Microsoft’s Select agreement contract, a typical volume-purchasing arrangement, includes pricing plus "terms and conditions" and "product use rights." Customers who have negotiated their Select contract with Microsoft often believe that they have locked in constant costs over the life of the contract. However, the agreement allows Microsoft to change the product use rights at any time, including changing the licensing requirements and costs for BackOffice clients. A typical clause included with the Select contracts from Microsoft says that the Product Use Rights document "may be amended by Microsoft from time to time."
For example, consider Microsoft Exchange. Prior to Exchange Server 5.5, Microsoft customers could choose to license per server for the largest number of concurrent users of their messaging server. For instance, a company with 2,000 employees might estimate that only 10 percent of them would be using messaging services at any time and thus would buy 200 Exchange licenses. With the introduction of Exchange Server 5.5, customers can no longer license per server. Instead, they must license every workstation at a cost of $40 to $53 per desktop.
Other critical BackOffice components have seen their product use right evolve. According to Gartner’s report, "in July 1997 Microsoft announced that SQL Server for intranet applications would no longer be licensed based on unlimited use, [and the software] now requires client access licenses for each user." Gartner estimates that the cost for this licensing change is between $91 and $123 per user.
Bona reports that many of her clients have seen "their software bills continue to climb while retail pricing remains flat." She cites an example where a 10,000- to 12,000-desktop corporation went through changes in licensing rules for Microsoft Office. The company witnessed an overall price increase of 220 percent while the per-unit cost of the software remained stable.
Microsoft is not alone in using licensing terms to generate more revenue from software sales. According to Gartner, as software products mature and have less room for growth in sheer numbers of licenses, vendors must become more ingenious at producing revenue growth. Many companies have used the terms and conditions section of contracts to generate revenue. "The difference is that we see Microsoft activating this option more often than any other vendor in the product space," says Bona.
Microsoft has a different take. Peter Boit, general manager for U.S. enterprise customer unit licensing at Microsoft, says, "Customers see the current license model as one that provides simplicity and value for price. The changes we have made were intended to make our programs and license models more simple and fair.
"We believe, based on our customer information, that the changes impacted a much smaller group of customers and to a much lower extent than what Gartner is claiming," Boit continues. But Boit doesn’t deny that some Microsoft customers have been adversely impacted: "We have been working with these customers over a year to provide some equitable transitions to our current programs and policies."

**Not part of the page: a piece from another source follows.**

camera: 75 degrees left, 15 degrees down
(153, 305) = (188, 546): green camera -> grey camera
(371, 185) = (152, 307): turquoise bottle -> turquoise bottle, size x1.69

In the same report, Gartner indicates that it expects Microsoft to unbundle Internet Information Server (IIS) by the year 2000. IIS is currently offered as a component of Windows NT Server and doesn’t require any additional expense beyond the purchase of the Windows NT Server license. Unbundling IIS would mean that customers building Internet/intranet applications on IIS might face unexpected increases in licensing costs. While not denying the prediction, Microsoft’s Boit says, "Currently, we have no plans to change our product offering regarding IIS."

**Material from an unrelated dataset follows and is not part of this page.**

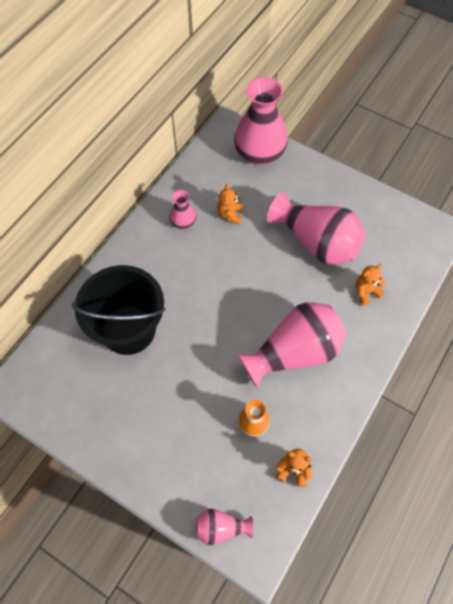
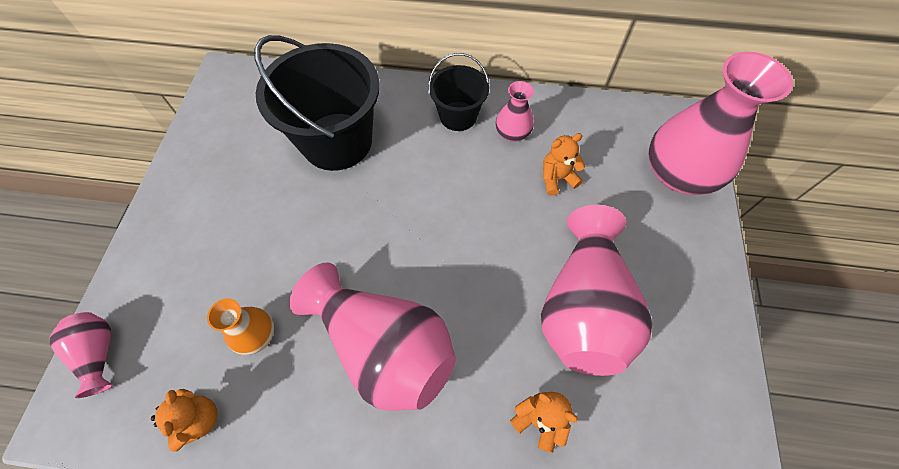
camera: 65 degrees right, 0 degrees up
(151, 247) = (458, 116): none -> black bucket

To avoid surprise licensing changes, Gartner’s Bona suggests that "larger companies should lock in their product use rights at the time of contract negotiations. Both large and small customers should work to understand the cost exposure [of] the product use rights clause and plan for additional expenses. We’re telling our customers to plan to allocate for additional costs of up to 50 percent per year. For truly large customers, we’re advising using their install base to leverage more favorable licensing agreements."
Gartner is advising smaller customers to examine whether the single-vendor solution is really the most favorable. "Given the exposure to financial risk posed by the product use clause, we tell [smaller companies] to examine other options for providing these services on their network," says Bona.